To-do item »
Reproduce the section of the floating-point discussion starting at "More importantly, this" and ending at "it in those contexts.", word for word.

On Nov 11 2014, Van Snyder wrote:
>
>Sylvain Collange et al remark in ...
>
>that parallel computations, especially reductions, are non-deterministic
>due to floating-point computations not being computationally
>associative.

Which has been well-known for at least half a century.  Indeed, it is
best to regard ALL floating-point computations as non-deterministic,
because of the way that optimisation and different underlying algorithms
affect the result.  That is the model used for traditional numerical
analysis, after all.

>This method can accumulate an exact dot product as fast as data can be
>provided.  With a super accumulator, the method is somewhat simpler than
>a floating-point fused-multiply-add.  The size of the superaccumulator
>advocated therein is 536 bytes (4288 bits) for IEEE binary64 format.
>Contemporary processors have 16k of registers that could be organized
>into a super accumulator.

Which, inter alia, will increase the network and memory bandwidth
required by a factor of nearly 70.  Or, in the case of IEEE 128-bit,
a factor of over 500.

More importantly, this trick (and it is simply a trick) handles
ONLY reduction by summation.  It can't be extended to multiplication,
let alone to more complicated reductions.

>The present descriptions of REDUCE and CO_REDUCE do not accomodate the
>use of EXACT_DOT_PRODUCT.  If EXACT_SUM is parallel to SUM, it also
>cannot be used in those contexts.  An alternative to EXACT_SUM that
>takes two scalar arguments that are independently either floating-point
>(of any kind) or complete, and produces a complete result, would allow
>to use it in those contexts.

Yes, it can.  All you need to do is the following:

    Write a call EXACT_DOT_PRODUCT or EXACT_SUM

    Expand the multiplication or number in that call to a suitable
    derived type or array

    Call CO_REDUCE on that expanded form with a suitable operation

    Reduce the result to normal precision and store it back

If it were regarded as desirable that the standard should include such
a facility, it would be FAR cleaner to have specific intrinsics, and/or
an optional argument to CO_SUM, because this is not a general facility.


Regards,
Nick.

Dataset records »
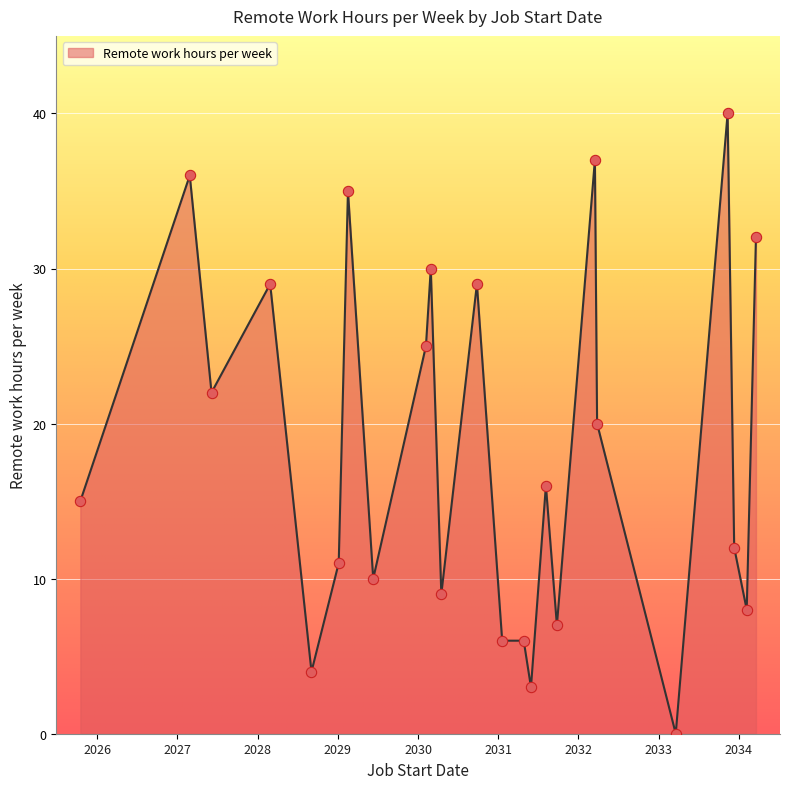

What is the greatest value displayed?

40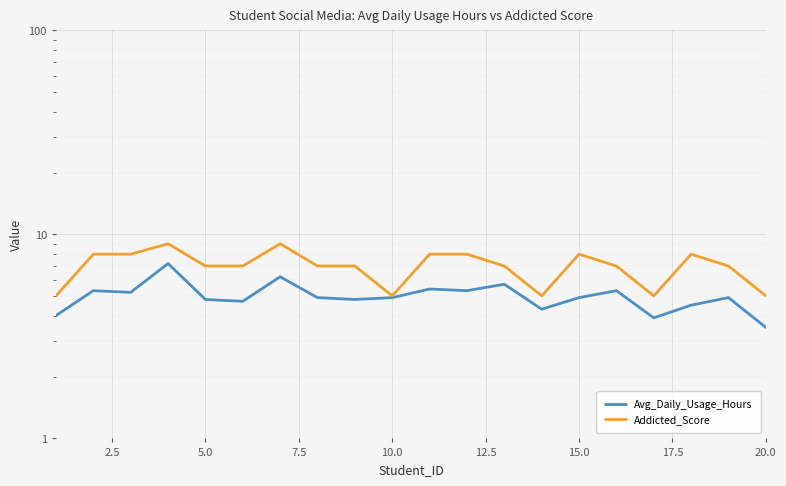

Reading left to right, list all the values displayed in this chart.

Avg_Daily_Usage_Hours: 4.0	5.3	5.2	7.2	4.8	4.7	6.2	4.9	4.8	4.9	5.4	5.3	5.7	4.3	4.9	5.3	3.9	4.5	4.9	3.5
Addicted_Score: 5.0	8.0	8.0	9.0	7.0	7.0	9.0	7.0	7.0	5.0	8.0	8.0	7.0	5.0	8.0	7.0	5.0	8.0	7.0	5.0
...
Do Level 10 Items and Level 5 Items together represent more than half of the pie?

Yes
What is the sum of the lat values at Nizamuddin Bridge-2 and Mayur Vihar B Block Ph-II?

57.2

Response »
More importantly, this trick (and it is simply a trick) handles
ONLY reduction by summation.  It can't be extended to multiplication,
let alone to more complicated reductions.

>The present descriptions of REDUCE and CO_REDUCE do not accomodate the
>use of EXACT_DOT_PRODUCT.  If EXACT_SUM is parallel to SUM, it also
>cannot be used in those contexts.  An alternative to EXACT_SUM that
>takes two scalar arguments that are independently either floating-point
>(of any kind) or complete, and produces a complete result, would allow
>to use it in those contexts.